The prosecution on Wednesday demanded capital punishment for eight persons of the 12 convicted in the 2006 Mumbai serial train blasts, while it sought life imprisonment for the remaining four even as the special MCOCA court hearing the case reserved its order on sentencing for September 30.
Dubbing all the 12 convicts in the case as "merchants of death", Special Public Prosecutor Raja Thakare pressed for death to eight of them.
"Considering their role, eight convicts deserve death penalty," he told the court.
Earlier this month, judge Yatin Shinde convicted 12 accused while acquitting one person in the case.
Serial blasts on the suburban local trains on July 11, 2006, killed at least 188 people and left over 800 injured.
The convicts for whom death was sought are- Kamal Ahamed Ansari, Dr Tanvir Ahmed Ansari, Mohammed Faisal Shaikh, Ehtesham Siddiqui, Shaikh Alam Shaikh, Mohammed Sajid Ansari, Naved Hussain Khan and Asif Khan.
For the remaining four convicts-- Mohamid Majid Shafi, Muzzammil Shaikh, Soheil Shaikh and Zamir Ahmed Shaikh--Thakre told the court that it may consider punishment slightly on a different footing than the other eight.
"In the event the court finds that these four convicts deserve some leniency then my submission is that, they are found guilty for offences which attract multiple life imprisonments, they should be sentenced to life till their end of their lives or for not less than 60 years," the prosecutor told the court. "Some of the thinkers pose a question that if they are merchants of death then why people's money should be used for upkeep of these convicts. It's a public cry... Why the honest taxpayers money is burdened," Thakare told the court.

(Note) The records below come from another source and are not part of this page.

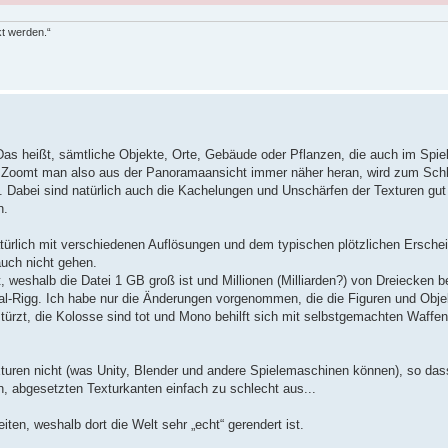
kt werden.“
as heißt, sämtliche Objekte, Orte, Gebäude oder Pflanzen, die auch im Spie
e. Zoomt man also aus der Panoramaansicht immer näher heran, wird zum Schl
ist. Dabei sind natürlich auch die Kachelungen und Unschärfen der Texturen gut
n.
natürlich mit verschiedenen Auflösungen und dem typischen plötzlichen Ersche
auch nicht gehen.
 weshalb die Datei 1 GB groß ist und Millionen (Milliarden?) von Dreiecken be
nal-Rigg. Ich habe nur die Änderungen vorgenommen, die die Figuren und Obj
ürzt, die Kolosse sind tot und Mono behilft sich mit selbstgemachten Waffe
uren nicht (was Unity, Blender und andere Spielemaschinen können), so das
n, abgesetzten Texturkanten einfach zu schlecht aus...
ten, weshalb dort die Welt sehr „echt“ gerendert ist.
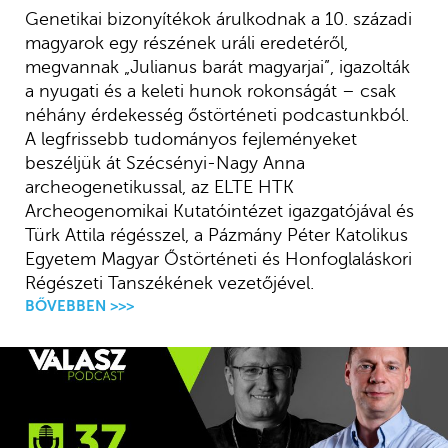
Genetikai bizonyítékok árulkodnak a 10. századi
magyarok egy részének uráli eredetéről,
megvannak „Julianus barát magyarjai”, igazolták
a nyugati és a keleti hunok rokonságát – csak
néhány érdekesség őstörténeti podcastunkból.
A legfrissebb tudományos fejleményeket
beszéljük át Szécsényi-Nagy Anna
archeogenetikussal, az ELTE HTK
Archeogenomikai Kutatóintézet igazgatójával és
Türk Attila régésszel, a Pázmány Péter Katolikus
Egyetem Magyar Őstörténeti és Honfoglaláskori
Régészeti Tanszékének vezetőjével.
BŐVEBBEN >>>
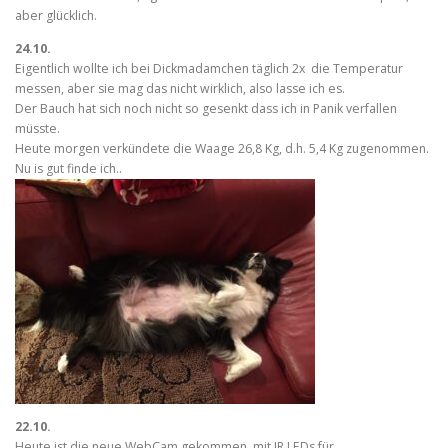
aber glücklich.
24.10.
Eigentlich wollte ich bei Dickmadamchen täglich 2x die Temperatur
messen, aber sie mag das nicht wirklich, also lasse ich es.
Der Bauch hat sich noch nicht so gesenkt dass ich in Panik verfallen
müsste.
Heute morgen verkündete die Waage 26,8 Kg, d.h. 5,4 Kg zugenommen.
Nu is gut finde ich..
22.10.
Heute ist die neue WebCam gekommen, mit IR LEDs für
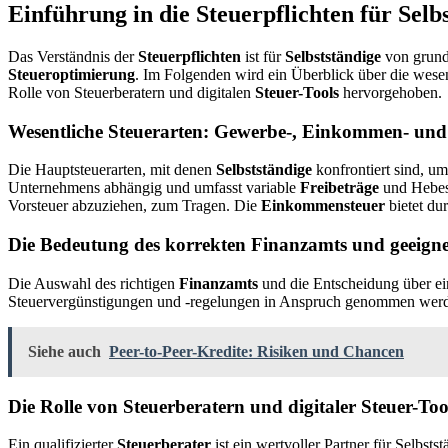
Einführung in die Steuerpflichten für Selb
Das Verständnis der
Steuerpflichten
ist für
Selbstständige
von grundl
Steueroptimierung
. Im Folgenden wird ein Überblick über die wese
Rolle von Steuerberatern und digitalen
Steuer-Tools
hervorgehoben.
Wesentliche Steuerarten: Gewerbe-, Einkommen- und
Die Hauptsteuerarten, mit denen
Selbstständige
konfrontiert sind, u
Unternehmens abhängig und umfasst variable
Freibeträge
und Hebes
Vorsteuer abzuziehen, zum Tragen. Die
Einkommensteuer
bietet du
Die Bedeutung des korrekten Finanzamts und geeign
Die Auswahl des richtigen
Finanzamts
und die Entscheidung über e
Steuervergünstigungen und -regelungen in Anspruch genommen wer
Siehe auch
Peer-to-Peer-Kredite: Risiken und Chancen
Die Rolle von Steuerberatern und digitaler Steuer-Too
Ein qualifizierter
Steuerberater
ist ein wertvoller Partner für Selbst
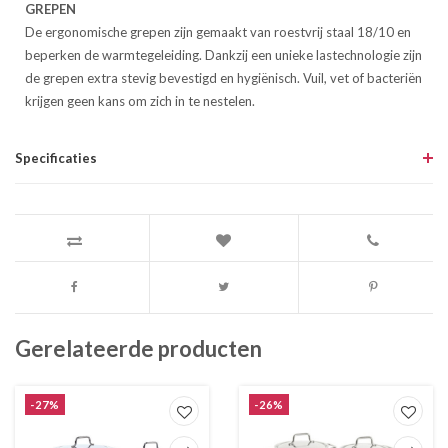
GREPEN
De ergonomische grepen zijn gemaakt van roestvrij staal 18/10 en
beperken de warmtegeleiding. Dankzij een unieke lastechnologie zijn
de grepen extra stevig bevestigd en hygiënisch. Vuil, vet of bacteriën
krijgen geen kans om zich in te nestelen.
Specificaties
Gerelateerde producten
-27%
-26%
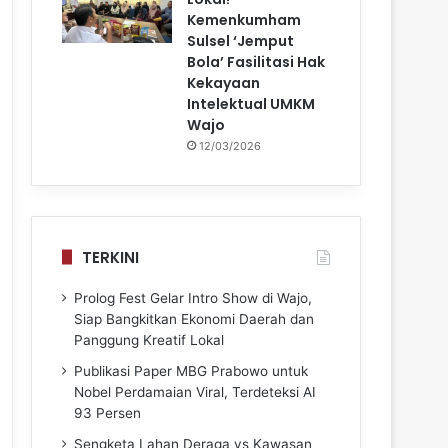
Kemenkumham
Sulsel ‘Jemput
Bola’ Fasilitasi Hak
Kekayaan
Intelektual UMKM
Wajo
12/03/2026
TERKINI
Prolog Fest Gelar Intro Show di Wajo,
Siap Bangkitkan Ekonomi Daerah dan
Panggung Kreatif Lokal
Publikasi Paper MBG Prabowo untuk
Nobel Perdamaian Viral, Terdeteksi AI
93 Persen
Sengketa Lahan Deraga vs Kawasan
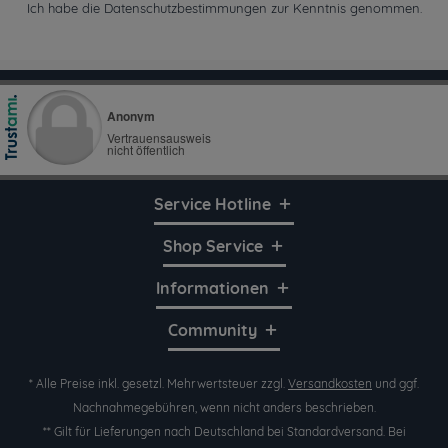
Ich habe die
Datenschutzbestimmungen
zur Kenntnis genommen.
Service Hotline
Shop Service
Informationen
Community
* Alle Preise inkl. gesetzl. Mehrwertsteuer zzgl.
Versandkosten
und ggf.
Nachnahmegebühren, wenn nicht anders beschrieben.
** Gilt für Lieferungen nach Deutschland bei Standardversand. Bei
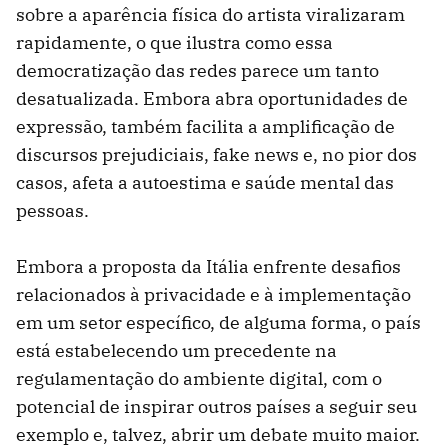
sobre a aparência física do artista viralizaram
rapidamente, o que ilustra como essa
democratização das redes parece um tanto
desatualizada. Embora abra oportunidades de
expressão, também facilita a amplificação de
discursos prejudiciais, fake news e, no pior dos
casos, afeta a autoestima e saúde mental das
pessoas.
Embora a proposta da Itália enfrente desafios
relacionados à privacidade e à implementação
em um setor específico, de alguma forma, o país
está estabelecendo um precedente na
regulamentação do ambiente digital, com o
potencial de inspirar outros países a seguir seu
exemplo e, talvez, abrir um debate muito maior.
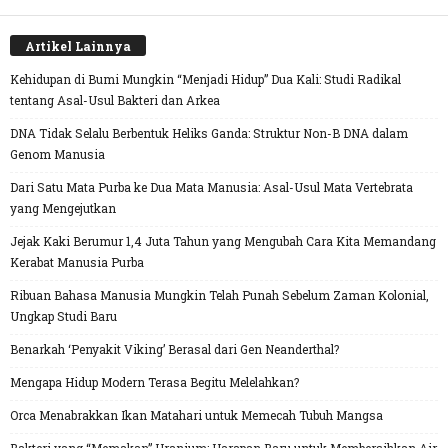
Artikel Lainnya
Kehidupan di Bumi Mungkin “Menjadi Hidup” Dua Kali: Studi Radikal
tentang Asal-Usul Bakteri dan Arkea
DNA Tidak Selalu Berbentuk Heliks Ganda: Struktur Non-B DNA dalam
Genom Manusia
Dari Satu Mata Purba ke Dua Mata Manusia: Asal-Usul Mata Vertebrata
yang Mengejutkan
Jejak Kaki Berumur 1,4 Juta Tahun yang Mengubah Cara Kita Memandang
Kerabat Manusia Purba
Ribuan Bahasa Manusia Mungkin Telah Punah Sebelum Zaman Kolonial,
Ungkap Studi Baru
Benarkah ‘Penyakit Viking’ Berasal dari Gen Neanderthal?
Mengapa Hidup Modern Terasa Begitu Melelahkan?
Orca Menabrakkan Ikan Matahari untuk Memecah Tubuh Mangsa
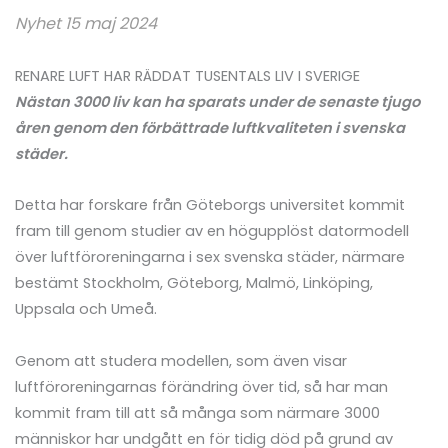
Nyhet 15 maj 2024
RENARE LUFT HAR RÄDDAT TUSENTALS LIV I SVERIGE
Nästan 3000 liv kan ha sparats under de senaste tjugo
åren genom den förbättrade luftkvaliteten i svenska
städer.
Detta har forskare från Göteborgs universitet kommit
fram till genom studier av en högupplöst datormodell
över luftföroreningarna i sex svenska städer, närmare
bestämt Stockholm, Göteborg, Malmö, Linköping,
Uppsala och Umeå.
Genom att studera modellen, som även visar
luftföroreningarnas förändring över tid, så har man
kommit fram till att så många som närmare 3000
människor har undgått en för tidig död på grund av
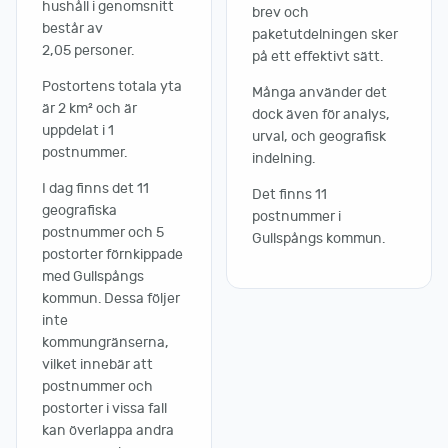
hushåll i genomsnitt
brev och
består av
paketutdelningen sker
2,05 personer.
på ett effektivt sätt.
Postortens totala yta
Många använder det
är 2 km² och är
dock även för analys,
uppdelat i 1
urval, och geografisk
postnummer.
indelning.
I dag finns det 11
Det finns 11
geografiska
postnummer i
postnummer och 5
Gullspångs kommun.
postorter förnkippade
med Gullspångs
kommun. Dessa följer
inte
kommungränserna,
vilket innebär att
postnummer och
postorter i vissa fall
kan överlappa andra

The prosecutor also said that the target and the timing chosen for carrying out the blasts are other aggravating circumstances.

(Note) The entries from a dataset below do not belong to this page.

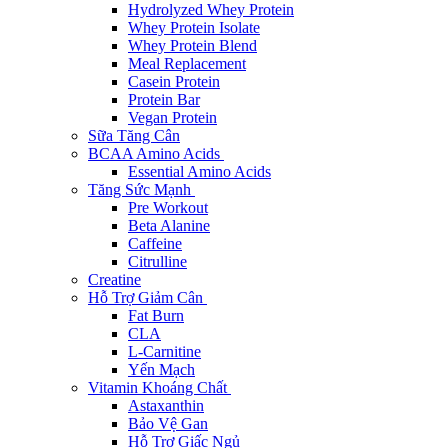
Hydrolyzed Whey Protein
Whey Protein Isolate
Whey Protein Blend
Meal Replacement
Casein Protein
Protein Bar
Vegan Protein
Sữa Tăng Cân
BCAA Amino Acids
Essential Amino Acids
Tăng Sức Mạnh
Pre Workout
Beta Alanine
Caffeine
Citrulline
Creatine
Hỗ Trợ Giảm Cân
Fat Burn
CLA
L-Carnitine
Yến Mạch
Vitamin Khoáng Chất
Astaxanthin
Bảo Vệ Gan
Hỗ Trợ Giấc Ngủ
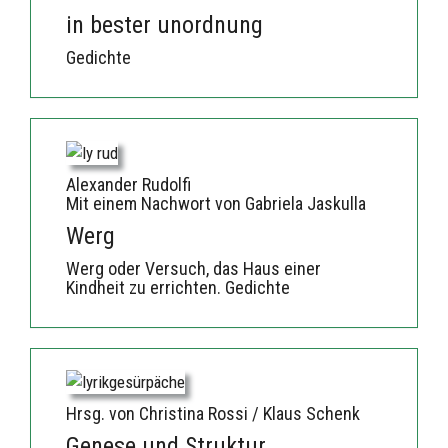
in bester unordnung
Gedichte
Alexander Rudolfi
Mit einem Nachwort von Gabriela Jaskulla
Werg
Werg oder Versuch, das Haus einer
Kindheit zu errichten. Gedichte
Hrsg. von Christina Rossi / Klaus Schenk
Genese und Struktur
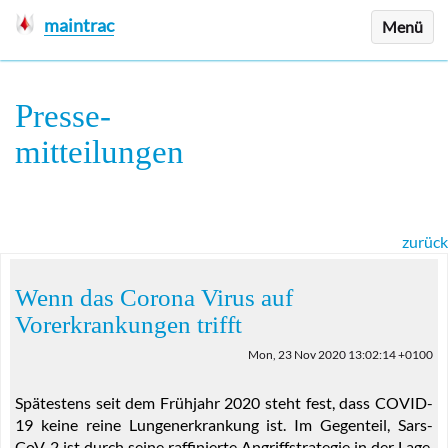
maintrac
Menü
Presse
-
mitteilungen
zurück
Wenn das Corona Virus auf
Vorerkrankungen trifft
Mon, 23 Nov 2020 13:02:14 +0100
Spätestens seit dem Frühjahr 2020 steht fest, dass COVID-
19 keine reine Lungenerkrankung ist. Im Gegenteil, Sars-
CoV-2 ist durch seine raffinierte Angriffstrategie in der Lage,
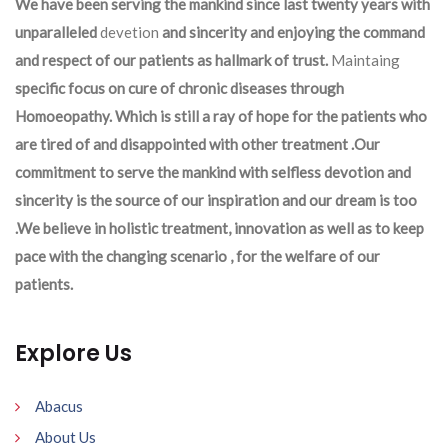
We have been serving the mankind since last twenty years with
unparalleled
devetion
and sincerity and enjoying the command
and respect of our patients as hallmark of trust.
Maintaing
specific focus on cure of chronic diseases through
Homoeopathy. Which is still a ray of hope for the patients who
are tired of and disappointed with other treatment .Our
commitment to serve the mankind with selfless devotion and
sincerity is the source of our inspiration and our dream is too
.We believe in holistic treatment, innovation as well as to keep
pace with the changing scenario , for the welfare of our
patients.
Explore Us
Abacus
About Us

"It is common knowledge that suburban train from Churchgate to Virar is always fully crowded and during peak hours they are jam-packed. And a bomb blast in a running train or stationary train are bound to cause maximum casualities because of the rush," argued the prosecutor.
Therefore, choosing of time and targets also shows the "extreme mentality" of the convicts.